#### Exercise details
Reproduce word for word the stretch from "The above was" through "tale will wait." in the account of Marvel's staff changes in December 1977.

──────── Exercise passage ────────

The Benevolent Lapping Scam – Benign Malfeasance
Around the beginning of December, 1977, Marvel President Jim Galton offered me the Editor in Chief job, replacing Archie Goodwin. (How that came to pass is another wondrous strange tale, coming soon.) Archie was going to step down as EIC and become a contract writer-editor.
The plan was for Archie to finish out the month and for me to begin on the first working day of January, 1978. Stan thought it would be best not to announce the change until just before it went into effect.
The month of December, 1977 was a traumatic time for Marvel. John Romita resigned as Art Director to work full time on the Spider-Man syndicated strip.
And, Production Manager John Verpoorten died at the age of 37.
Sol Brodsky quickly arranged for the promotion of Marie Severin from staff artist to Art Director, to replace Romita. He also arranged for Lenny Grow, who was sort of the production department staff sergeant to be promoted to Production Manager to replace Verpoorten. And, he hired his son-in-law as assistant production manager.
The above was a little odd, since Sol had NO AUTHORITY WHATSOEVER to do all of the above. Those should have been my hires, or, conceivably, Archie’s, though he was on his way out. My promotion was in stealth mode at the time, at Stan’s request, and I didn’t want to blow my cover by making objections, so I said nothing, didn’t question it. There was some trouble later caused by Sol’s actions, but that part of the tale will wait.

──────── Data shown ────────

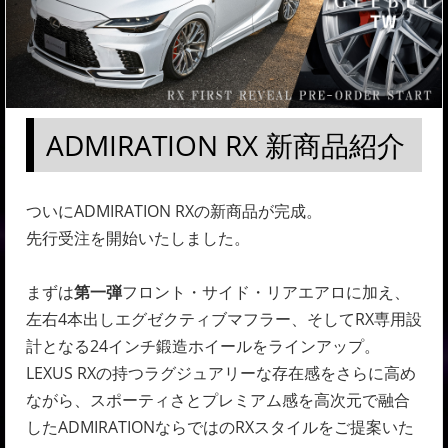
ADMIRATION RX 新商品紹介
ついにADMIRATION RXの新商品が完成。
先行受注を開始いたしました。
まずは
第一弾
フロント・サイド・リアエアロに加え、
左右4本出しエグゼクティブマフラー、そしてRX専用設
計となる24インチ鍛造ホイールをラインアップ。
LEXUS RXの持つラグジュアリーな存在感をさらに高め
ながら、スポーティさとプレミアム感を高次元で融合
したADMIRATIONならではのRXスタイルをご提案いた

────────

#### Solution for this problem
The above was a little odd, since Sol had NO AUTHORITY WHATSOEVER to do all of the above. Those should have been my hires, or, conceivably, Archie’s, though he was on his way out. My promotion was in stealth mode at the time, at Stan’s request, and I didn’t want to blow my cover by making objections, so I said nothing, didn’t question it. There was some trouble later caused by Sol’s actions, but that part of the tale will wait.